在描述遇到的这个问题之前，需要先介绍一下背景，是在怎样一个环境下遇到的。

服务端是基于netty实现的http server，我选择直接使用了RxNetty的http server封装。

这个server的本质是一个代理服务器，在这里先称之为proxyserver，它将客户端发送过来的请求转发给其他后端服务，proxyserver与其他服务之间也是通过HTTP进行通信。

和server的实现类似，proxyserver使用的httpclient也是基于RxNetty的封装，底层都是由netty完成。

OK，整个服务端逻辑其实非常简单，在Netty的ChannelHandler内只做了请求转发这一件事，一直以来运行也没有碰到过任何问题，直到有一天，我在proxyserver和后端服务之间开启了HTTP/2。

说到这里，有人可能会觉得奇怪，为什么要在代理服务器和后端服务之间使用HTTP/2呢，常见的反代服务Nginx也不支持这种功能，因为根据Nginx官方的测试数据显示，在代理服务器和后端服务之间开始HTTP/2反而会使得耗时增加，不如HTTP/1.1。

之所以在知道这个结论的基础上也要使用HTTP/2的原因有两个：

1.由于都是内部服务，这里使用的是HTTP/2的h2c实现，而nginx的测试是使用了h2，需要对数据进行加密，而h2c则不需要对数据进行加密，详细可以看规范介绍：https://httpwg.org/specs/rfc7540.html#versioning

所以在响应耗时方面不会存在劣势。

2.本文所述的proxyserver并不是为了取代Nginx，它的作用类似于sidecar的实现，所以更关注于在系统资源和网络开销上，而HTTP/2协议在这方面相比HTTP/1.1有比较明显的优势。

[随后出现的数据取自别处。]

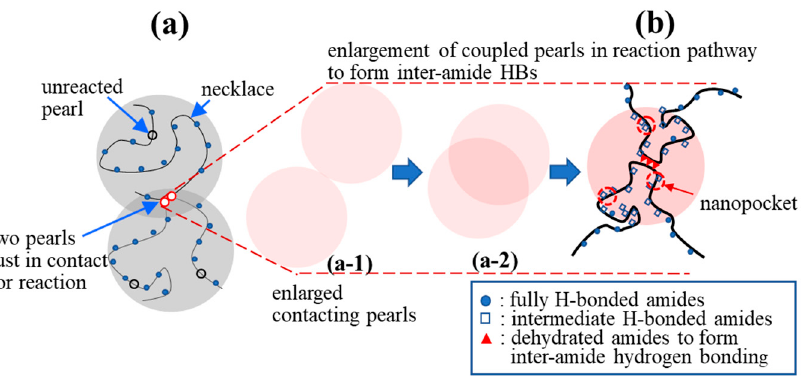
Figure 10. Proposed formation of a physical junction: ( a ) Two a-PNIPAM chains are connected via the hydrophobic interaction of the “pearls” in the overlapping region (red circles, reacted) to form “coupled pearls”; the hydrophilic necklaces contain the fully H-bonded amide groups with 3 bound water molecules, while the hydrophobic pearls contain the dehydrated amide groups with less than 3 bound water molecules; ( b ) enlargement of the “coupled pearls” to illustrate the collapsed chain segments to highlight the interchain association via inter-amide hydrogen bonding. (a-1) and (a-2) show the reaction pathway of the two contacting pearls that gradually overlap and eventually develop the inter-amide HBs in ( b ).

回到正题，今天要描述的一个问题就是在这样一个服务开启HTTP/2之后碰到的。

问题排查过程

某日，在各服务间开启HTTP/2后，有一个proxyserver实例始终会出现请求超时现象，而且100%可以复现，但是同样代码部署的其他实例却没有任何问题。尝试把HTTP/2关闭后，这个问题立刻消失了。

为了查明原因，看清楚请求为何超时，将对应的debug日志开启，并且抓包进行了分析，得到了如下日志：

2018-09-09 10:35:48,603 INFO [proxyserver.http.HttpRequestHandler] - method:GET; uri:/a/b/c;
2018-09-09 10:35:48,604 DEBUG [io.netty.handler.logging.LoggingHandler] - [id: 0x5a8ab566] REGISTERED
2018-09-09 10:35:53,604 DEBUG [io.netty.handler.logging.LoggingHandler] - [id: 0x6ae0666a] REGISTERED
2018-09-09 10:35:58,605 DEBUG [io.netty.handler.logging.LoggingHandler] - [id: 0xf50769cb] REGISTERED
2018-09-09 10:36:03,606 DEBUG [io.netty.handler.logging.LoggingHandler] - [id: 0x2d4c5027] REGISTERED
2018-09-09 10:36:08,606 DEBUG [io.netty.handler.logging.LoggingHandler] - [id: 0x43461a61, L:/127.0.0.1:6789 - R:/127.0.0.1:13098] READ COMPLETE
2018-09-09 10:36:08,606 DEBUG [io.netty.handler.logging.LoggingHandler] - [id: 0x43461a61, L:/127.0.0.1:6789 - R:/127.0.0.1:13098] FLUSH
2018-09-09 10:36:08,606 DEBUG [io.netty.handler.logging.LoggingHandler] - [id: 0x581de2a6] CONNECT: /10.1.8.126:80
2018-09-09 10:36:08,606 DEBUG [io.netty.handler.logging.LoggingHandler] - [id: 0x04bc9acd] CONNECT: /10.1.8.126:80
2018-09-09 10:36:08,606 DEBUG [io.netty.handler.logging.LoggingHandler] - [id: 0x214017e5] CONNECT: /10.1.9.103:80
2018-09-09 10:36:08,606 DEBUG [io.netty.handler.logging.LoggingHandler] - [id: 0x25477082] CONNECT: /10.1.9.103:80

奇怪的是，proxyserver向其他服务发出的请求始终是在proxyserver接受到请求之后20秒，并且根据对应的抓包数据分析，proxyserver和另一个服务的TCP连接就是20秒后才建立。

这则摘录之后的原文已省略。